De Big à Little Brother : soignants ou flics, il faut choisir !

Quelle est la capitale européenne qui détient le record de densité au m2 des fonctionnaires de police en tenue dans ses rues : une capitale de « sauvages » balkaniques, certainement ! Non, vous n’y êtes pas. Risquons-nous : de grandes capitales d’Europe occidentale particulièrement visées par le terrorisme : Londres, Madrid ? Raté. Bingo, vous l’aviez deviné : Paris.

Et maintenant, qu’en est-il des mêmes fonctionnaires en civil ? Mais ici, comment le savoir, puisque, par définition, ils ne sont distinguables ni de vous, ni de moi ? On pourrait imaginer, qu’étant invisibles, l’Etat se prive encore moins de les avoir multipliés ?

Eh bien, il faut croire que non, qu’on manque encore et toujours de Grand Yeux, de Grandes Oreilles, puisque les Pouvoirs publics entreprennent, avec Little Brother passé aux commandes du ministère de l’Intérieur au ministère de la Totalité, une campagne de recrutement sans précédent.

Les faits :
-  Octobre 2006, à Nantes, une femme sans papiers, Mama Tacko Galledou est expulsée par la PAF (Police de l’Air et des Frontières), alertée de sa sortie imminente de l’hôpital par un agent hospitalier zélé (Libération : 27 octobre 2006).
-  Novembre 2007, à Toulouse, la préfecture de Haute-Garonne annonce qu’elle monte un « groupe de référents » dans les administrations telles que la CAF, les ASSEDIC, la Ddass… dont l’objet est d’alerter la PAF en cas de doute sur l’authenticité des documents fournis par des étrangers (Libération : 26 novembre 2007).
-  Novembre 2007, encore : dans le Pas-de-Calais, deux assistantes sociales de Terre d’Asile sont placées en garde à vue pour avoir simplement effectué les tâches habituelles dévolues à cette association ayant pourtant pignon sur rue (Communiqué de presse de France-Terre d’Asile du 22 novembre 2007).
-  Décembre 2007, janvier 2008, l’étau se resserre autour des médecins libéraux eux-mêmes, sommés de participer à l’Opération de Flicage Généralisée : leur formation sera désormais orientée non plus sur le mieux soigner, mais le mieux surveiller. Le système se renforce encore par la délégation des contrôles des arrêts maladie non plus aux médecins conseils de l’Assurance maladie, mais à des médecins directement payés par les patrons, enrôlés au sein de cabinets de recrutement.

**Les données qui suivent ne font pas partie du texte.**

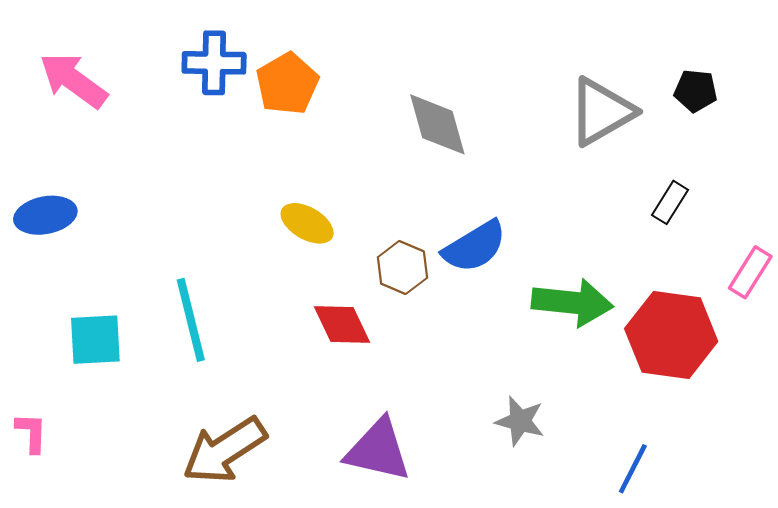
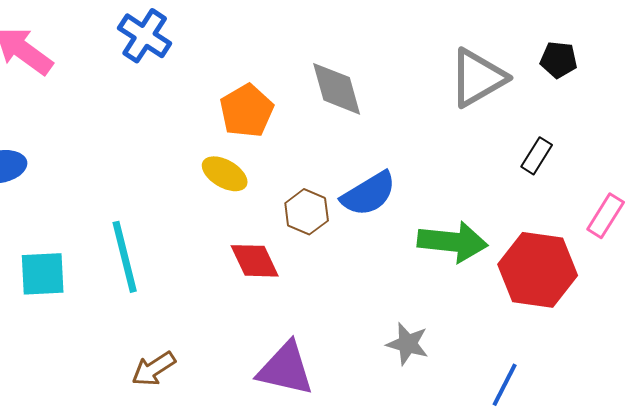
blue cross: (214, 63) -> (145, 36), turned 32
orange pentagon: (287, 84) -> (247, 111), moved
brown arrow: (225, 450) -> (154, 369), size x0.6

Ces faits sont mis bout à bout sur notre site par les collaborateurs de Pratiques - voir les articles de Jacques Richaud (rubrique : « Ils ont écrit ») et Didier Ménard (rubrique : « Billet d’humeur »), Marie Kayzer (Rubrique : « Actualité ») notamment ; voir aussi celui de Noëlle Lasne (rubrique : « Lire Pratiques »), quant à l’étendue du complot (cela s’appelle bien ainsi, en bon français ?) destiné à priver d’aide médicale tous les étrangers en situation irrégulière : sommes astronomiques qui leur sont demandées, suite à une hospitalisation, poursuites engagées auprès de ceux qui les hébergent, etc.

Certes, les faits rapportés ci-dessus ne sont pas de même nature : délation, arrestations d’un côté, incitations, surveillance de l’autre. Dans le cas des premiers, des polémiques, quant à l’existence d’instructions explicites visant à impliquer les personnels dans la répression, ont même opposé les dirigeants d’hôpitaux à des syndicats (communiqué SUD-CGT des hôpitaux de Marseille et réponse de M. Guy Vallet, Directeur général de l’AP-HM).

Il n’empêche, l’accumulation de ces éléments laisse planer un doute.

Les ministres sont désormais « évalués » selon des critères élaborés par un cabinet privé. La qualité de nos soins le sera-t-elle, dans un premier temps, par le directeur des Renseignements généraux, avant de l’être, une fois ces derniers privatisés, par la milice adéquate ?

Bienvenue au règne de Little Brother, un nouveau métier est né : celui de Flic-Soignant.